Another misconception is that people want to believe it’s a legal body, but it’s such a political body. President Trump doesn’t say, I’m going to look for the smartest judge, he tells the Federalist Society, I’m going to find a dyed-in-the-wool conservative. It’s a political body, and generally they act the way they were appointed to act.

Q: What do you see as the role of John Roberts going forward?

A: It’s a great mystery. I reviewed a biography of him not long ago for The New York Times, written by someone who covered the Court. The book is well done, but when you’re done you don’t understand who the man is.

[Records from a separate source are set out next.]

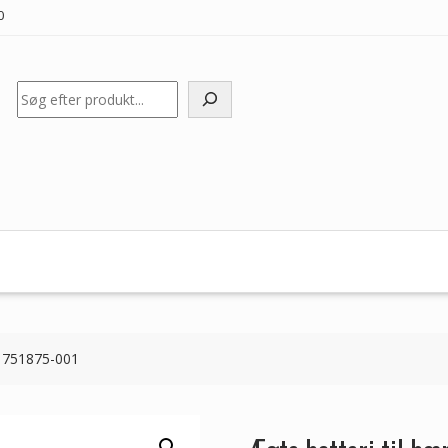
0
Søg
P 751875-001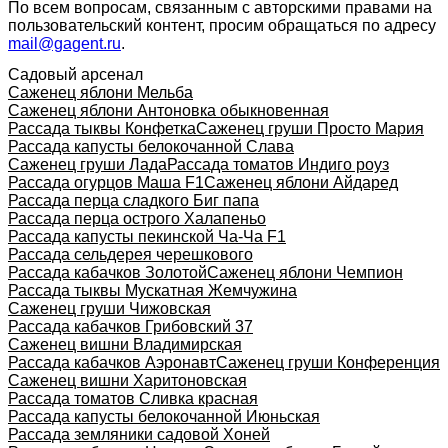
По всем вопросам, связанным с авторскими правами на
пользовательский контент, просим обращаться по адресу
mail@gagent.ru
.
Садовый арсенал
Саженец яблони Мельба
Саженец яблони Антоновка обыкновенная
Рассада тыквы Конфетка
Саженец груши Просто Мария
Рассада капусты белокочанной Слава
Саженец груши Лада
Рассада томатов Индиго роуз
Рассада огурцов Маша F1
Саженец яблони Айдаред
Рассада перца сладкого Биг папа
Рассада перца острого Халапеньо
Рассада капусты пекинской Ча-Ча F1
Рассада сельдерея черешкового
Рассада кабачков Золотой
Саженец яблони Чемпион
Рассада тыквы Мускатная Жемчужина
Саженец груши Чижовская
Рассада кабачков Грибовский 37
Саженец вишни Владимирская
Рассада кабачков Аэронавт
Саженец груши Конференция
Саженец вишни Харитоновская
Рассада томатов Сливка красная
Рассада капусты белокочанной Июньская
Рассада земляники садовой Хоней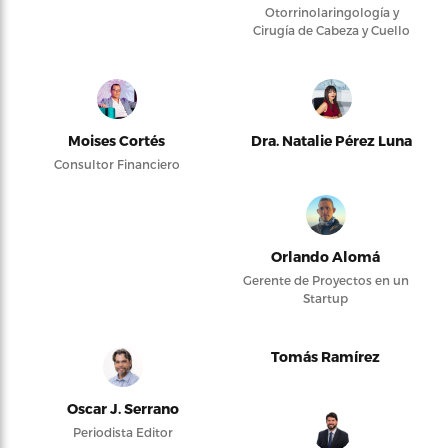
Otorrinolaringología y
Cirugía de Cabeza y Cuello
Moises Cortés
Dra. Natalie Pérez Luna
Consultor Financiero
Orlando Alomá
Gerente de Proyectos en un
Startup
Tomás Ramírez
Oscar J. Serrano
Periodista Editor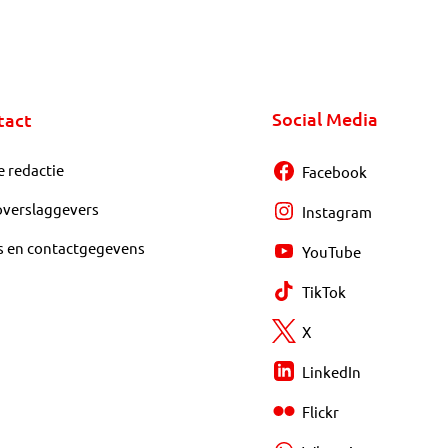
Social Media
tact
e redactie
Facebook
overslaggevers
Instagram
s en contactgegevens
YouTube
TikTok
X
LinkedIn
Flickr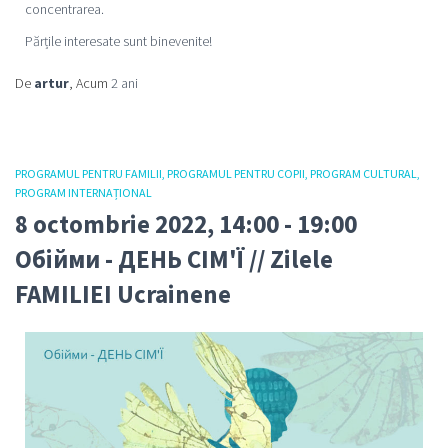
concentrarea.
Părțile interesate sunt binevenite!
De
artur
, Acum
2 ani
PROGRAMUL PENTRU FAMILII
PROGRAMUL PENTRU COPII
PROGRAM CULTURAL
PROGRAM INTERNAȚIONAL
8 octombrie 2022, 14:00 - 19:00
Oбійми - ДЕНЬ СІМ'Ї // Zilele
FAMILIEI Ucrainene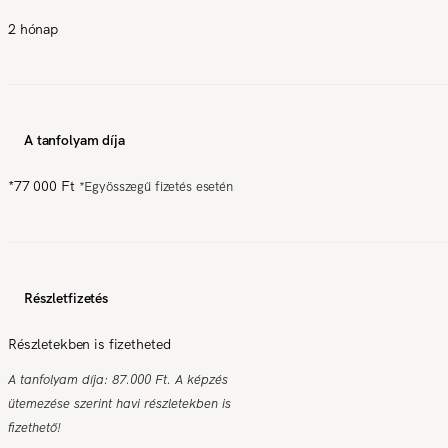
2 hónap
A tanfolyam díja
*
77 000 Ft
*
Egyösszegű fizetés esetén
Részletfizetés
Részletekben is fizetheted
A tanfolyam díja: 87.000 Ft. A képzés
ütemezése szerint havi részletekben is
fizethető!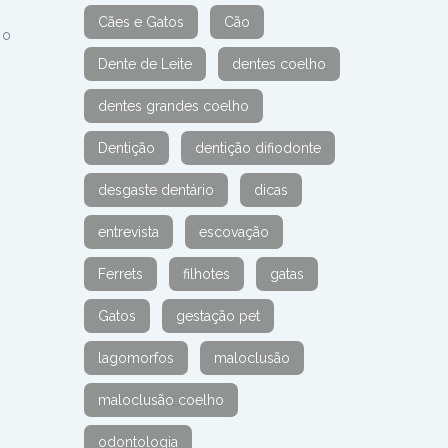
Cães e Gatos
Cão
 o
Dente de Leite
dentes coelho
dentes grandes coelho
Dentição
dentição difiodonte
desgaste dentário
dicas
entrevista
escovação
Ferrets
filhotes
gatas
Gatos
gestação pet
lagomorfos
maloclusão
maloclusão coelho
odontologia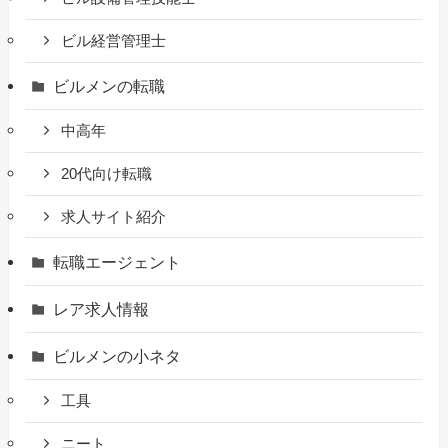
ビル経営管理士
ビルメンの転職
中高年
20代向け転職
求人サイト紹介
転職エージェント
レア求人情報
ビルメンの小ネタ
工具
ニート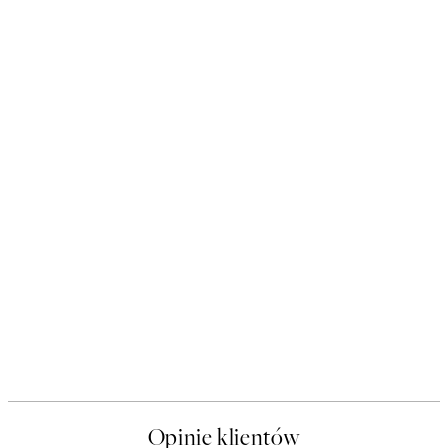
Opinie klientów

He’s quite conservative by nature, he went to Catholic Mass every Sunday at Harvard, and has a strong commitment to conservative causes. He’s talked about trying to end affirmative action, he’s very pro-corporation. He’s also very cognizant of the Court’s place in history, and is not doing things that are wildly unpopular with the country out in the streets.

Q: Do you think Democrats will eventually place as much importance on the courts as Republicans do when it comes to voting and politics?

A: I would like to see them do it more. I was disappointed that in the Democratic presidential debates it didn’t come up.

Another problem is that Republicans are very consistent in their appointments, choosing people from the far conservative side. Democrats don’t do that. The [liberal justices] are not as liberal as the conservatives are conservative. We don’t have a William O. Douglas or Abe Fortas. The closest is Justice Sotomayor. Democrats are more timid in their appointments.

Q: What are you working on now?

A: I’m in the process of starting a new book that I’m not talking about yet. It’s another legal book. The last two were about the Supreme Court, and [my books] all try to wrestle with a moral element, how should our society be.

Q: Anything else we should know?

A: We really are at a moment of such tremendous economic inequality. People are on the streets about Black Lives Matter. A big part is tragic racial issues, and it’s also driven by the levels of economic inequality. We can’t continue to have the billionaires take more and more of their share.

People ask why? They’re going to look at the policies of the president and Congress, and larger forces like globalization and automation.

In the book I say that we also need to look at the Supreme Court, at the law. People are working very hard but can’t support themselves—so much of that is because the Court, for 50 years, [has been] a force for inequality. We’re faced with enormous crises, and people should appreciate how the Court is a big problem.